I am using HDIV in my project for securing from OWASP list but text boxs are accepting <script>alert(1);</script> as an input and saving to db.
I want to write test case for all OWASP issue.
Below are the project configuration
web.xml Configuration
<context-param>
<param-name>contextConfigLocation</param-name>
<param-value>
WEB-INF/spring/applicationContext-db.xml
WEB-INF/spring/spring-security.xml
WEB-INF/spring/hdiv-config.xml
</param-value>
</context-param>
webmvc-config.xml Configuration
<import resource="applicationContext-hdiv.xml" />
applicationContext-hdiv.xml Configuration
<beans>
<bean id="requestDataValueProcessor" class="org.springframework.security.web.servlet.support.csrf.CsrfRequestDataValueProcessor" />
<bean id="editableValidator" class="org.hdiv.web.validator.EditableParameterValidator"/>
<mvc:annotation-driven validator="editableValidator" />
</beans>
hdiv-config.xml Configuration
<?xml version="1.0" encoding="UTF-8"?>
<beans xmlns="http://www.springframework.org/schema/beans"

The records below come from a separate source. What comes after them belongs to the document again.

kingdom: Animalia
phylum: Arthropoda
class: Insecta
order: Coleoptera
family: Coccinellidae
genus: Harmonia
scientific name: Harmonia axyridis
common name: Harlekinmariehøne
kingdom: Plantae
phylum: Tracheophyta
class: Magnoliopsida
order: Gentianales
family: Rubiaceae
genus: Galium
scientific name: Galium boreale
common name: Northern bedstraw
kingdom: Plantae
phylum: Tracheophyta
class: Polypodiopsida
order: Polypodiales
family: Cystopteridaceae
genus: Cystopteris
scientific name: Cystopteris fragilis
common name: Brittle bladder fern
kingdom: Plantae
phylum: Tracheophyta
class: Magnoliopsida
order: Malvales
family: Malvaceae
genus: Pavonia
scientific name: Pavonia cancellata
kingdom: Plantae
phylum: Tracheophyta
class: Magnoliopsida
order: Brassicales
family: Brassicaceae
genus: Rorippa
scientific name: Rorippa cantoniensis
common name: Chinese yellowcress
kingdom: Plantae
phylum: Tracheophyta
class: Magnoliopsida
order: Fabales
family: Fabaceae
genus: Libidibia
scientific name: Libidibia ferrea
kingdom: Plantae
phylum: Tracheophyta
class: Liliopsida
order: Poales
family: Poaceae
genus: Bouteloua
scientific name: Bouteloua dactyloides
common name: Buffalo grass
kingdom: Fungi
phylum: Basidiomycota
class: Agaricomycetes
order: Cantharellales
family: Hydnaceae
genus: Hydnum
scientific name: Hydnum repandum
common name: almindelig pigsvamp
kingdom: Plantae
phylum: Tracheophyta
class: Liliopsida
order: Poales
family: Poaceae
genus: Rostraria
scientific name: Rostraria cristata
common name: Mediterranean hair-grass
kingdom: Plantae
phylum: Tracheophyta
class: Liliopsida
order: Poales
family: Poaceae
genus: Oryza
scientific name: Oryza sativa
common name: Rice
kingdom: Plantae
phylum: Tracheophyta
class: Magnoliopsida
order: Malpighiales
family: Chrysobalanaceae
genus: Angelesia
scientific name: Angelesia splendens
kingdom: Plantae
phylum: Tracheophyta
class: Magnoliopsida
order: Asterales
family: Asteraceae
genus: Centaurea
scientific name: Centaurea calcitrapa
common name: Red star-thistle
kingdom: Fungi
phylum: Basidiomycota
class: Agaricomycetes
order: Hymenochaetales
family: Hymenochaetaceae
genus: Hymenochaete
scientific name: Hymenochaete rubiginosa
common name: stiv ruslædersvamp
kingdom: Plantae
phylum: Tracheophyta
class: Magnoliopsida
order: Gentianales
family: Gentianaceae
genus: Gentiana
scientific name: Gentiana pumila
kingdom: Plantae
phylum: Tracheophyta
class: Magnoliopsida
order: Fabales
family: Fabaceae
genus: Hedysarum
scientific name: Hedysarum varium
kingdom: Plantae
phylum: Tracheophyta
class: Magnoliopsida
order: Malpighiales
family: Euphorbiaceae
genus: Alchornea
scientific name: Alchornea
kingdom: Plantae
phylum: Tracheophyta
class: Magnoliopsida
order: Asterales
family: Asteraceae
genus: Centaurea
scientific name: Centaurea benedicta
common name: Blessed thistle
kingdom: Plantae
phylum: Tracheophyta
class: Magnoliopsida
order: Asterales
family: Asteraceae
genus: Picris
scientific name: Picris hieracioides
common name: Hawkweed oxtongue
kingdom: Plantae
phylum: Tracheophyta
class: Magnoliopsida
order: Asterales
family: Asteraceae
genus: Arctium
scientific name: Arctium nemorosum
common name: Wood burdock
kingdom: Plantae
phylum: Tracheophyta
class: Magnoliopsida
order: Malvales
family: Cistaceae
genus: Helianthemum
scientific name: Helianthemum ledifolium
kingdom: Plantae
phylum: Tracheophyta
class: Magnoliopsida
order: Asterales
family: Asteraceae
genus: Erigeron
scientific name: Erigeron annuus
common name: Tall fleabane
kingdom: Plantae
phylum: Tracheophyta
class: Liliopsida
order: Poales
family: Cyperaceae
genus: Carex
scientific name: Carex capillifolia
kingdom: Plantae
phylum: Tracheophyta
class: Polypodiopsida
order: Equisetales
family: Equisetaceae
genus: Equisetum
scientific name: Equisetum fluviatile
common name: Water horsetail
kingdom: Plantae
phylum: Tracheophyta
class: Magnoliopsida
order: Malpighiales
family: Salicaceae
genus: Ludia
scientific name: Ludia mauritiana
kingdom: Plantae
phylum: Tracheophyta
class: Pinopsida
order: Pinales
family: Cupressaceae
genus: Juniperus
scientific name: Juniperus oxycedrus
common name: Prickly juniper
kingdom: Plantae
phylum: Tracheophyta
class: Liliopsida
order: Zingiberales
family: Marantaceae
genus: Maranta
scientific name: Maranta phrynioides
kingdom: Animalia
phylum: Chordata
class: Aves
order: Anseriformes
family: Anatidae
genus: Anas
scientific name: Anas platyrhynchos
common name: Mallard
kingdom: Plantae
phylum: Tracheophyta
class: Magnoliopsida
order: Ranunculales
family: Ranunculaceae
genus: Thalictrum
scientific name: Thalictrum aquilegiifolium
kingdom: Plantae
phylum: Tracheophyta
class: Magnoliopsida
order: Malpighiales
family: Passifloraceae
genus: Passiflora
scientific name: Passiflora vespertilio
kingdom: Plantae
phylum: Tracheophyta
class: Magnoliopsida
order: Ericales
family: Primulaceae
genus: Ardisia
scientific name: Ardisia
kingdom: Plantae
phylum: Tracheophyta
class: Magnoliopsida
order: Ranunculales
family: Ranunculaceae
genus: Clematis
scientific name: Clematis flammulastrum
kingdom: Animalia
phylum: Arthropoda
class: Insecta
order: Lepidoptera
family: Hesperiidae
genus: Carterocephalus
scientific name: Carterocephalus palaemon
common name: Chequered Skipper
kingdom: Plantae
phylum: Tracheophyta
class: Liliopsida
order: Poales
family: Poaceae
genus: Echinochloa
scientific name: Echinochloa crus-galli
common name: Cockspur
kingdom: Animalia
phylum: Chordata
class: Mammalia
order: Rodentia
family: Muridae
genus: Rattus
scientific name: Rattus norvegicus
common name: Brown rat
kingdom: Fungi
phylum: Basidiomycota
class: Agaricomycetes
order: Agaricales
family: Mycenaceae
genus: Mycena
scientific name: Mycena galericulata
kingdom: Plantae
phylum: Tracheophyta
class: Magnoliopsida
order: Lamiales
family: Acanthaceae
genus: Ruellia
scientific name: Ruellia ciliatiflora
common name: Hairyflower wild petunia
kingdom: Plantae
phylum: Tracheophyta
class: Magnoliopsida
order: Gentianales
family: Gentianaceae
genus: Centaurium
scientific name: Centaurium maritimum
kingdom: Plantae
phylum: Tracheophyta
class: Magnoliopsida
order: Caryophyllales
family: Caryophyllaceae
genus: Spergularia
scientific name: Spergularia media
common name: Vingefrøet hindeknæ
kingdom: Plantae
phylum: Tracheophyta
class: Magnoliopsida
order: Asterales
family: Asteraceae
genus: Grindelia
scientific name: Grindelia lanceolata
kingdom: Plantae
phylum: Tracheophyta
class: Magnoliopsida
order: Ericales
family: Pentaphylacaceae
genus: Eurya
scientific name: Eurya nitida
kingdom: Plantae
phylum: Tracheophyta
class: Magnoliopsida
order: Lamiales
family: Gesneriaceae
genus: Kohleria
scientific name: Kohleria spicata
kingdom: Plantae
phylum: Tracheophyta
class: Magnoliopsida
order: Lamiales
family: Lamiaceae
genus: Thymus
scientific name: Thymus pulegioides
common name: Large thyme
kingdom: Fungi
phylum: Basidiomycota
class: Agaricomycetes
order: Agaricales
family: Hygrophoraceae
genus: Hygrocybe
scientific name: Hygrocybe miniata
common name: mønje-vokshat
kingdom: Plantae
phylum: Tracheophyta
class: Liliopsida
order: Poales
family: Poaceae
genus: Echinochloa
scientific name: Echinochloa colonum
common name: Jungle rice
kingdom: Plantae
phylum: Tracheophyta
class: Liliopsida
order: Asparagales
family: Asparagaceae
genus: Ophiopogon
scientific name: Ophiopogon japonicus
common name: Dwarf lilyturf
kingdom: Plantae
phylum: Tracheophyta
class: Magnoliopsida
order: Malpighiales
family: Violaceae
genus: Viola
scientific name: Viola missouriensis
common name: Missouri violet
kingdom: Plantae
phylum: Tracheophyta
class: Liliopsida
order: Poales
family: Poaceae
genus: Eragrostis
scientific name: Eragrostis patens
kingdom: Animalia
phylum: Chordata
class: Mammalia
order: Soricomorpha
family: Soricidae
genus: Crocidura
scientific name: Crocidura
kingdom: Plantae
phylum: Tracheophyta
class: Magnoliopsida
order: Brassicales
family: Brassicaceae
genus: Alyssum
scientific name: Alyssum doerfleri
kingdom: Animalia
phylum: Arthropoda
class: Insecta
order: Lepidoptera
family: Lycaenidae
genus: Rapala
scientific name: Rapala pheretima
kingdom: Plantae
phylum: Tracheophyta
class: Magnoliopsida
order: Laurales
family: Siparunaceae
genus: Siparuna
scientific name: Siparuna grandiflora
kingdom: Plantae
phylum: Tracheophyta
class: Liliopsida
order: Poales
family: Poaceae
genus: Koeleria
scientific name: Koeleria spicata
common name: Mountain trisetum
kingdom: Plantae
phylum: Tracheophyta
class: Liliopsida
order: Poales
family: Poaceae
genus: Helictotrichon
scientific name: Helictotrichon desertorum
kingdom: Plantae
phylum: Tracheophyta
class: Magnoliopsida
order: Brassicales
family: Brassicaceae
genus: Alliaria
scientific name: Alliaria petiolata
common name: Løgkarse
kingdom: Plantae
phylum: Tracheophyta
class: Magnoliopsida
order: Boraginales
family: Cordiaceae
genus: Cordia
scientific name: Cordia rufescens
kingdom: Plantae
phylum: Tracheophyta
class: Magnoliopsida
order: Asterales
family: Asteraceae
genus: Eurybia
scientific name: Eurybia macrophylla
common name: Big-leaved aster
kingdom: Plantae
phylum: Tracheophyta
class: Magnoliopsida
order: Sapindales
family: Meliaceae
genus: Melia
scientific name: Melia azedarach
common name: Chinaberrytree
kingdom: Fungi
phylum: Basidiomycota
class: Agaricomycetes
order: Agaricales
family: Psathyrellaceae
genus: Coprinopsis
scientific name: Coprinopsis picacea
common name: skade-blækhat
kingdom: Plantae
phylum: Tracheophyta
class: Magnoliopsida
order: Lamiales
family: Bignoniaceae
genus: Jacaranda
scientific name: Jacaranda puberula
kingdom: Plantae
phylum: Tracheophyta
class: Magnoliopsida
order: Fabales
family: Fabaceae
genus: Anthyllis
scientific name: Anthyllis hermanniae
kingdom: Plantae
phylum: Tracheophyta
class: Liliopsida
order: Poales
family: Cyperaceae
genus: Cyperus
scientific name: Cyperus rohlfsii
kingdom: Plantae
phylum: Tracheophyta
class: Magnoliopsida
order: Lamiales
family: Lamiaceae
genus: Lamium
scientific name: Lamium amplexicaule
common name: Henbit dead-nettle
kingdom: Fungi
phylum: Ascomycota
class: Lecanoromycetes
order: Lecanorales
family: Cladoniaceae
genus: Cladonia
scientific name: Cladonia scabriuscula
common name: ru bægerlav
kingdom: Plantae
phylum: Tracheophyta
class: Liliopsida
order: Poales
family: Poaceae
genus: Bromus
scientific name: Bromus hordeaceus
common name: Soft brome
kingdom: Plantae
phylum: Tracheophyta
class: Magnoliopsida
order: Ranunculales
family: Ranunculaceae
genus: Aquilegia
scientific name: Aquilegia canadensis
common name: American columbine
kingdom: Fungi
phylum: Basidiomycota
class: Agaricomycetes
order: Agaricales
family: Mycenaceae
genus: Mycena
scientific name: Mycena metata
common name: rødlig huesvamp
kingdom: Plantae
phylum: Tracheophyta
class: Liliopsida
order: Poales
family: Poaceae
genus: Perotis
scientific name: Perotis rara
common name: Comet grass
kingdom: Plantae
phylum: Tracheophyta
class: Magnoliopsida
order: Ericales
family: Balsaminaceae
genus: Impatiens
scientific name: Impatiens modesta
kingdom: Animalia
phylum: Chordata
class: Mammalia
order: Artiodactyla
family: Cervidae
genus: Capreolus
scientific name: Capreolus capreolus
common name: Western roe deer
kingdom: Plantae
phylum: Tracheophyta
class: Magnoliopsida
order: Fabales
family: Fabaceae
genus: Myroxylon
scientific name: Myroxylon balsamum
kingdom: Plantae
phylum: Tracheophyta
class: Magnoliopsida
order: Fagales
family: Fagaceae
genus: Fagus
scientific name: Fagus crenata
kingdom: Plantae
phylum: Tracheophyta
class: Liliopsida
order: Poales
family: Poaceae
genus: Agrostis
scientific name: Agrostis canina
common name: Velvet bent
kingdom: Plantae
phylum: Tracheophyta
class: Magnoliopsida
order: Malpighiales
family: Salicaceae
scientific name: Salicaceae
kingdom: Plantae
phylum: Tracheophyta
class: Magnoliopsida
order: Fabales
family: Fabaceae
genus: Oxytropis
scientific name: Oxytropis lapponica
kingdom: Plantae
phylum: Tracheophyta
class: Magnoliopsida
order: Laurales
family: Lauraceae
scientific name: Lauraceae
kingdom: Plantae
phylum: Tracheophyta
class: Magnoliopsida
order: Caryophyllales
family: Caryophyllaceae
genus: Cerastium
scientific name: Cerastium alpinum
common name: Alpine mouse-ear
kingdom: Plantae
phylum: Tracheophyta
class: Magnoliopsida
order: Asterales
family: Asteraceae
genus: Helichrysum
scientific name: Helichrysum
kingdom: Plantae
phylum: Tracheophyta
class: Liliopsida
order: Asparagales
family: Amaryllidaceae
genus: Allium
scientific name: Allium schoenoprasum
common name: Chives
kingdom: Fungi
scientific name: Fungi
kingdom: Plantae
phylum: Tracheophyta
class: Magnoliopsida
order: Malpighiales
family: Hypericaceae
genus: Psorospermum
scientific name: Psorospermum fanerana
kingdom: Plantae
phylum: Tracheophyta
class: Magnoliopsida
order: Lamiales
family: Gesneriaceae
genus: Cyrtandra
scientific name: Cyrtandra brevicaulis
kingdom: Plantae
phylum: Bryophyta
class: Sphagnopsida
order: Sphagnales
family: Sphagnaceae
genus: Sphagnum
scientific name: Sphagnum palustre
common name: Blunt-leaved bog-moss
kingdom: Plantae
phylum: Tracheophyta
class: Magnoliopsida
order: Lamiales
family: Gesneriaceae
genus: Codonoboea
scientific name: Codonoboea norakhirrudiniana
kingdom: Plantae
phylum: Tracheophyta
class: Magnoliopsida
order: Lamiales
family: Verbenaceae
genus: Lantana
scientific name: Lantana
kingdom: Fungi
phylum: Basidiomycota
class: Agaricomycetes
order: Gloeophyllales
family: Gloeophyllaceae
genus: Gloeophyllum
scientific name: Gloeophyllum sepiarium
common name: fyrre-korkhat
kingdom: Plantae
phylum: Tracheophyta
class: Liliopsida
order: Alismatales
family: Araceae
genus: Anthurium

xmlns:xsi="http://www.w3.org/2001/XMLSchema-instance" xmlns:hdiv="http://www.hdiv.org/schema/hdiv" xsi:schemaLocation="http://www.springframework.org/schema/beans http://www.springframework.org/schema/beans/spring-beans-3.2.xsd
http://www.hdiv.org/schema/hdiv http://www.hdiv.org/schema/hdiv/hdiv.xsd">
<hdiv:config excludedExtensions="css,js,ttf" errorPage="/manage/security-error" maxPagesPerSession="10" confidentiality="true" strategy="memory" randomName="true">
<hdiv:sessionExpired loginPage="/main/common" homePage="/"/>
<hdiv:startPages method="get">/,/.*,/manage/.*,/login</hdiv:startPages>
</hdiv:config>
<hdiv:validation id="customValidation" componentType="text">
<hdiv:acceptedPattern><![CDATA[^[a-zA-Z0-9@.\-_]*$]]></hdiv:acceptedPattern>
<hdiv:rejectedPattern><![CDATA[(\s|\S)*(--)(\s|\S)*]]></hdiv:rejectedPattern>
</hdiv:validation>
<hdiv:editableValidations registerDefaults="true">
<hdiv:validationRule url=".*" enableDefaults="false">customValidation</hdiv:validationRule>
</hdiv:editableValidations>
</beans>
XSS is an output problem, not an input problem. Input validation is about making sure data is correct according to the domain. So for instance you want to check that a field expecting to take a year actually receives a number within the expected range. You may also want to make sure that only allowed characters are in use. And in many cases this will stop many attacks.
However for complex inputs, this is no longer viable. Consider a text field where you want to allow users to comment. The user should be allowed to to write a comment such as "An hence x < 4". Now we are allowing characters used to build html tags.